Now, the modern BSD licence only contains 2 clauses, is really easy to read, and yet you fail to understand it. You think anyone should take your advice?
You can NOT take a BSD licenced work and claim it as your own, that is basicly the one and only thing that licence prevents you from doing. All you can do which you cannot do with the GPL is keep changes to the source private while distributing the binary result. You may believe that is bad, and you are entitled to your own beliefs there. I happen to believe otherwise, and with me, there seem thousands of people who believe otherwise, but again, that is a matter of opinion, and not a matter of fact.
It means every change is visible to you,
No, it does not. It only guarantees that if you get back a binary of some derived program, that you also have a right on getting the source with the changes. You have no right to see anyones changes if they decide to not distribute the result but use it for their own internal work for example.
and that you are free to incorporate the changes other people have made to your product back into it, or into other projects you are working on.
Not if you are for example called Trolltech (qt), Sun (OpenOffice) or anyone else who deals with dual licencing, but generally that is the idea of the GPL indeed. It is a good argument for it, despite it not always working out.
This encourages collaboration, and thus helps the advancement of software engineering.
The fact that all TCP/IP (ip4) implementations are mostly compatible, that most of the basic protocols used on it are compatible between vendors and such are pretty much because there is good and for any purpose usable BSD code around to implement those things, which was either used directly or used as a reference implementation to test against.
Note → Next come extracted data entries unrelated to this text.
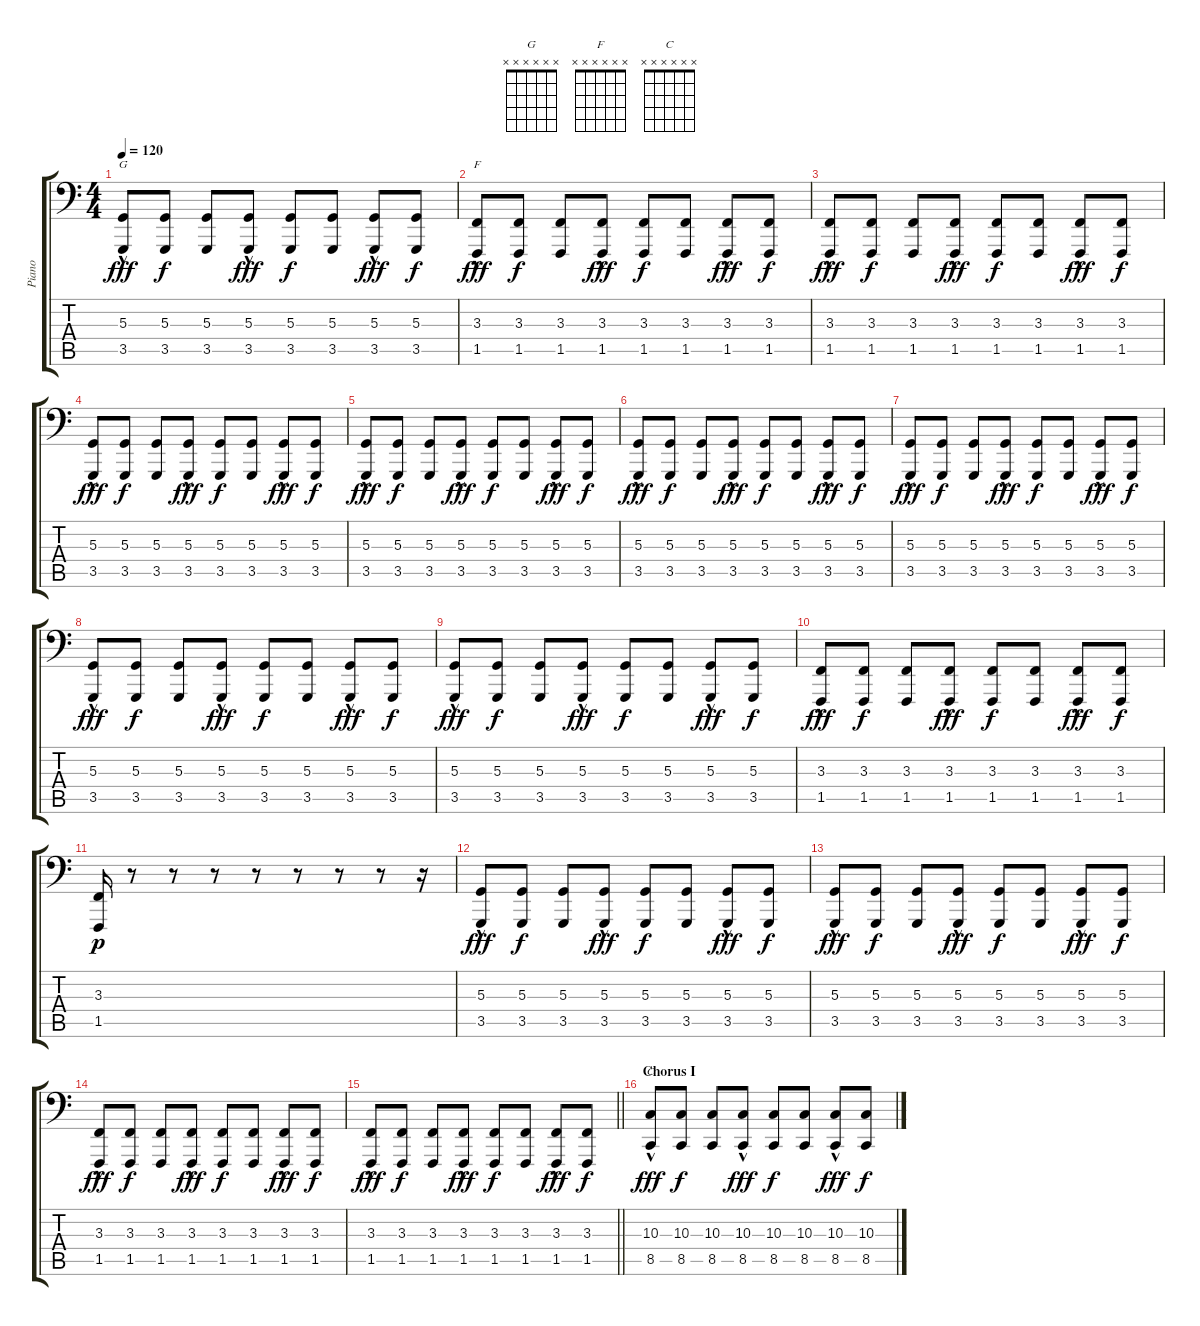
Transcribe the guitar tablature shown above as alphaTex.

\track ("Piano" "Piano") {instrument acousticgrandpiano}
\staff {score tabs}
\tuning (B2 Gb2 D2 A1 E1 B0) {hide}
\chord ("G" x x x x x x)
\chord ("F" x x x x x x)
\chord ("C" x x x x x x)
\ts (4 4)
\tempo 120
\clef f4
\ks c
(5.3{hac} 3.5{hac}).8{ch "G" dy fff} (5.3 3.5).8{dy f} (5.3 3.5).8 (5.3{hac} 3.5{hac}).8{dy fff} (5.3 3.5).8{dy f} (5.3 3.5).8 (5.3{hac} 3.5{hac}).8{dy fff} (5.3 3.5).8{dy f} |
(3.3{hac} 1.5{hac}).8{ch "F" dy fff} (3.3 1.5).8{dy f} (3.3 1.5).8 (3.3{hac} 1.5{hac}).8{dy fff} (3.3 1.5).8{dy f} (3.3 1.5).8 (3.3{hac} 1.5{hac}).8{dy fff} (3.3 1.5).8{dy f} |
(3.3{hac} 1.5{hac}).8{dy fff} (3.3 1.5).8{dy f} (3.3 1.5).8 (3.3{hac} 1.5{hac}).8{dy fff} (3.3 1.5).8{dy f} (3.3 1.5).8 (3.3{hac} 1.5{hac}).8{dy fff} (3.3 1.5).8{dy f} |
(5.3{hac} 3.5{hac}).8{dy fff} (5.3 3.5).8{dy f} (5.3 3.5).8 (5.3{hac} 3.5{hac}).8{dy fff} (5.3 3.5).8{dy f} (5.3 3.5).8 (5.3{hac} 3.5{hac}).8{dy fff} (5.3 3.5).8{dy f} |
(5.3{hac} 3.5{hac}).8{dy fff} (5.3 3.5).8{dy f} (5.3 3.5).8 (5.3{hac} 3.5{hac}).8{dy fff} (5.3 3.5).8{dy f} (5.3 3.5).8 (5.3{hac} 3.5{hac}).8{dy fff} (5.3 3.5).8{dy f} |
(5.3{hac} 3.5{hac}).8{dy fff} (5.3 3.5).8{dy f} (5.3 3.5).8 (5.3{hac} 3.5{hac}).8{dy fff} (5.3 3.5).8{dy f} (5.3 3.5).8 (5.3{hac} 3.5{hac}).8{dy fff} (5.3 3.5).8{dy f} |
(5.3{hac} 3.5{hac}).8{dy fff} (5.3 3.5).8{dy f} (5.3 3.5).8 (5.3{hac} 3.5{hac}).8{dy fff} (5.3 3.5).8{dy f} (5.3 3.5).8 (5.3{hac} 3.5{hac}).8{dy fff} (5.3 3.5).8{dy f} |
(5.3{hac} 3.5{hac}).8{dy fff} (5.3 3.5).8{dy f} (5.3 3.5).8 (5.3{hac} 3.5{hac}).8{dy fff} (5.3 3.5).8{dy f} (5.3 3.5).8 (5.3{hac} 3.5{hac}).8{dy fff} (5.3 3.5).8{dy f} |
(5.3{hac} 3.5{hac}).8{dy fff} (5.3 3.5).8{dy f} (5.3 3.5).8 (5.3{hac} 3.5{hac}).8{dy fff} (5.3 3.5).8{dy f} (5.3 3.5).8 (5.3{hac} 3.5{hac}).8{dy fff} (5.3 3.5).8{dy f} |
(3.3{hac} 1.5{hac}).8{dy fff} (3.3 1.5).8{dy f} (3.3 1.5).8 (3.3{hac} 1.5{hac}).8{dy fff} (3.3 1.5).8{dy f} (3.3 1.5).8 (3.3{hac} 1.5{hac}).8{dy fff} (3.3 1.5).8{dy f} |
(3.3 1.5).16{dy p} r.8 r.8 r.8 r.8 r.8 r.8 r.8 r.16 |
(5.3{hac} 3.5{hac}).8{dy fff} (5.3 3.5).8{dy f} (5.3 3.5).8 (5.3{hac} 3.5{hac}).8{dy fff} (5.3 3.5).8{dy f} (5.3 3.5).8 (5.3{hac} 3.5{hac}).8{dy fff} (5.3 3.5).8{dy f} |
(5.3{hac} 3.5{hac}).8{dy fff} (5.3 3.5).8{dy f} (5.3 3.5).8 (5.3{hac} 3.5{hac}).8{dy fff} (5.3 3.5).8{dy f} (5.3 3.5).8 (5.3{hac} 3.5{hac}).8{dy fff} (5.3 3.5).8{dy f} |
(3.3{hac} 1.5{hac}).8{dy fff} (3.3 1.5).8{dy f} (3.3 1.5).8 (3.3{hac} 1.5{hac}).8{dy fff} (3.3 1.5).8{dy f} (3.3 1.5).8 (3.3{hac} 1.5{hac}).8{dy fff} (3.3 1.5).8{dy f} |
\barLineRight lightlight
(3.3{hac} 1.5{hac}).8{dy fff} (3.3 1.5).8{dy f} (3.3 1.5).8 (3.3{hac} 1.5{hac}).8{dy fff} (3.3 1.5).8{dy f} (3.3 1.5).8 (3.3{hac} 1.5{hac}).8{dy fff} (3.3 1.5).8{dy f} |
\section ("" "Chorus I")
(10.3{hac} 8.5{hac}).8{ch "C" dy fff} (10.3 8.5).8{dy f} (10.3 8.5).8 (10.3{hac} 8.5{hac}).8{dy fff} (10.3 8.5).8{dy f} (10.3 8.5).8 (10.3{hac} 8.5{hac}).8{dy fff} (10.3 8.5).8{dy f}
This single tiny detail makes that there is actually some choice instead of having ended up with a proprietary network owned by either aol, microsoft, ibm or some other big entity.
I leave it to your imagination what this means for software development.
I will give you one more suggestion, learn to appreciate someone elses work, esp. when that work is pretty good and they actually insist on publishing that work such that everyone can use it. If you just feel that instead of appreciating such things, you must use the occation to spread lies and fud then I call you a moron.